Compare and contrast

Mortimer Wines owner Peter Mortimer (Photo: Via SBS website)

It’s always seemed to me that the hand of the winemaker is at least as important as terroir as an influence on the way young wines taste. Backing this up are two shirazes made from the same pick of grapes from Mortimers vineyard at Orange, and vinified by two different winemakers.

The 2015 Mortimers shirazes were made by Orange-based contract winemaker Chris Derrez and veteran Mudgee-based winemaker Simon Gilbert. These very limited production wines are being sold at Mortimers cellar door for $120 a twin-pack. (Club members pay $96.)

Derrez is French-born while Gilbert is a fifth-generation Australian – one of his ancestors was Joseph Gilbert who planted the original Pewsey Vale vineyard.

I found both wines to be excellent, but described them quite differently when I tasted them ‘blind’.

The Gilbert wine (tasting) was softer, rounder and more ‘ready’, the result no doubt of having spent seven months longer in oak. Also, the oak was all barriques (225 litres), whereas Derrez used a mixture of puncheons (500 litres*) and barriques. Derrez used all French oak; Gilbert used 70% French, 30% American.

The downside, if there is one, is that the Gilbert wine shows a little more oak on the nose – but it’s hardly overdone.

By contrast, the Derrez wine (tasting) is more fruit-driven, the nose especially showing more primary fruit, which includes a trace of mint. While it tastes younger and fresher, its tannins are still pleasingly mature and supple. I scored both wines at the gold-ribbon level (95 points).
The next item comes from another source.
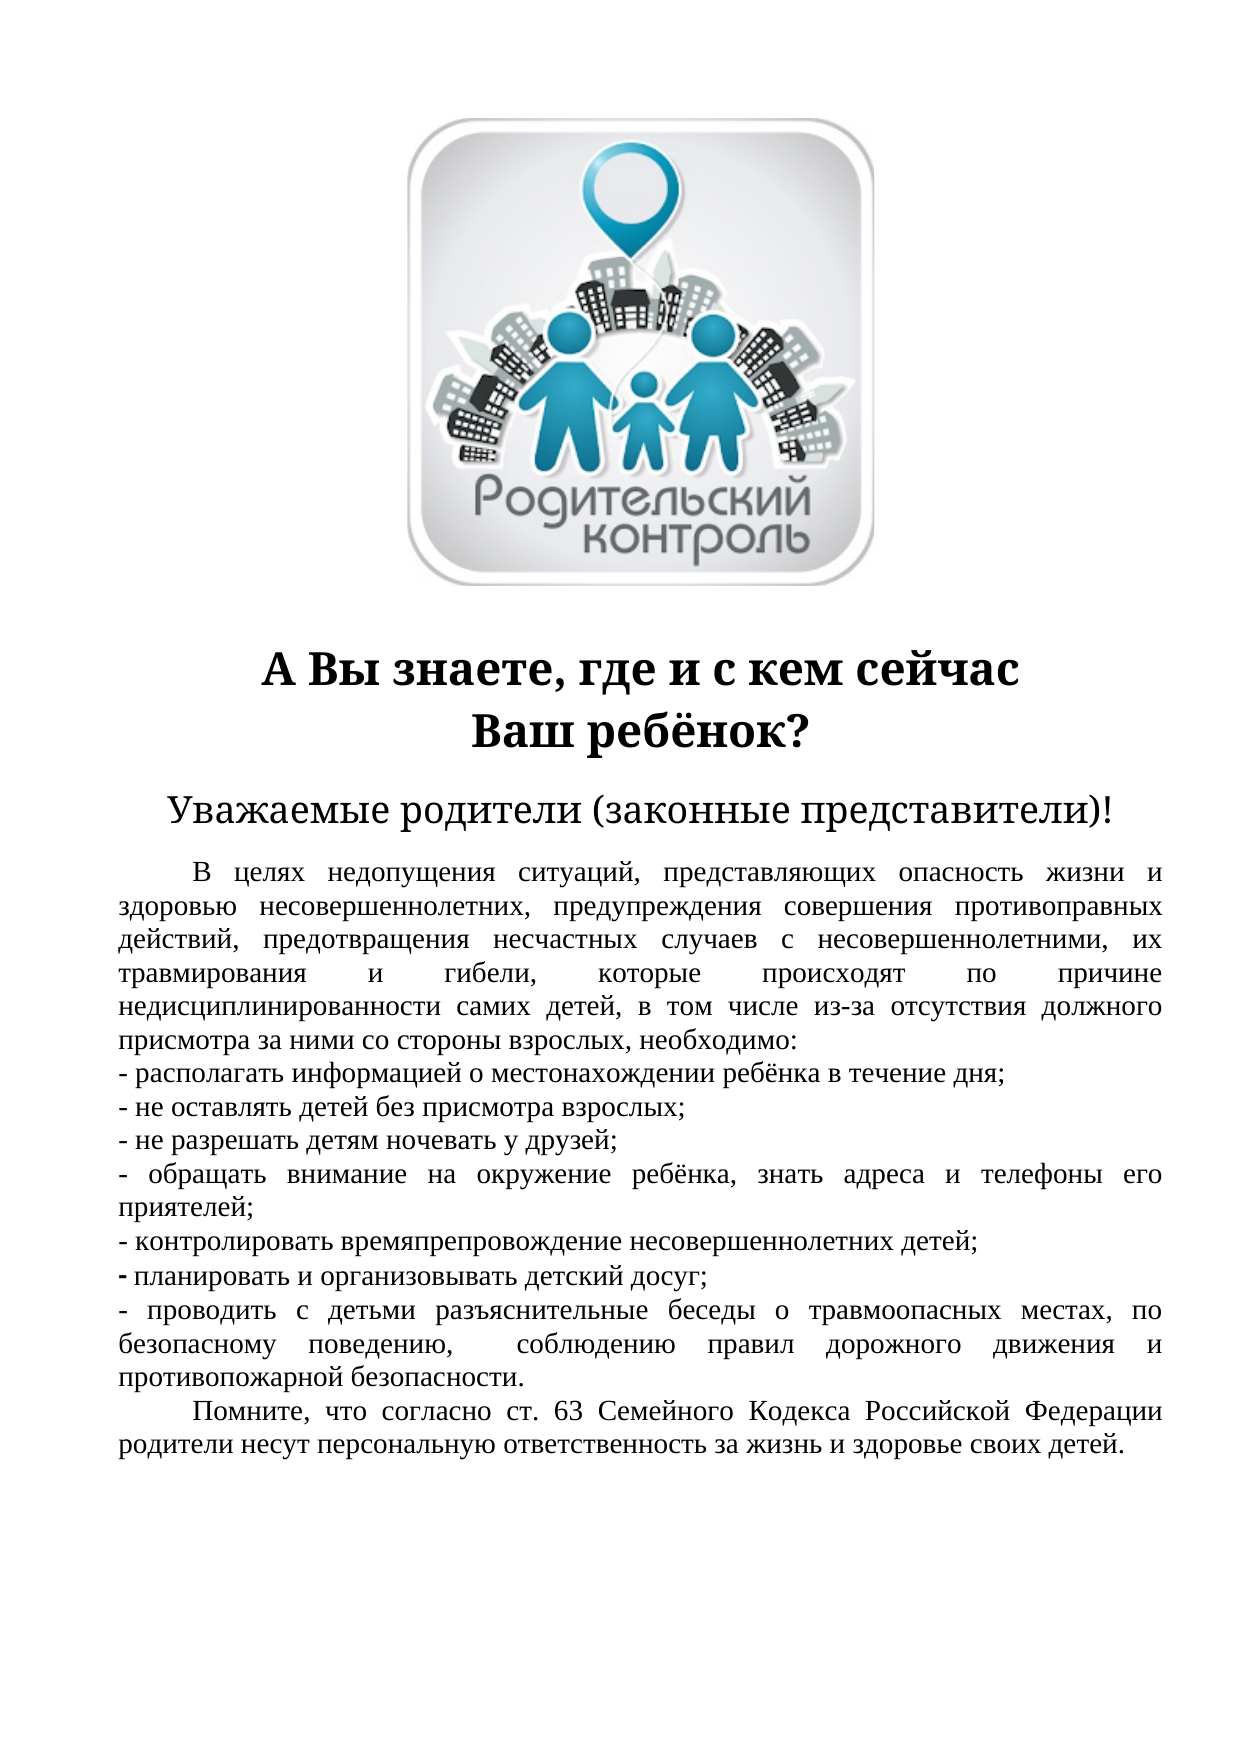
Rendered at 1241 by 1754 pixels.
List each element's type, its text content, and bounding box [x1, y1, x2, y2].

The winemakers did not collaborate at all. Both were provided with all the materials and assistance they needed to make the best wine they could. The grapes were all harvested on March 24, 2015, at the same sugar, acid and pH.

It will be interesting to monitor these wines as they mature, and to that end, I’m keeping a bottle of each in the cellar for a few years.

*The bigger the barrel, the slower the rate of ageing, the more primary fruit is retained and the less oak flavour is extracted.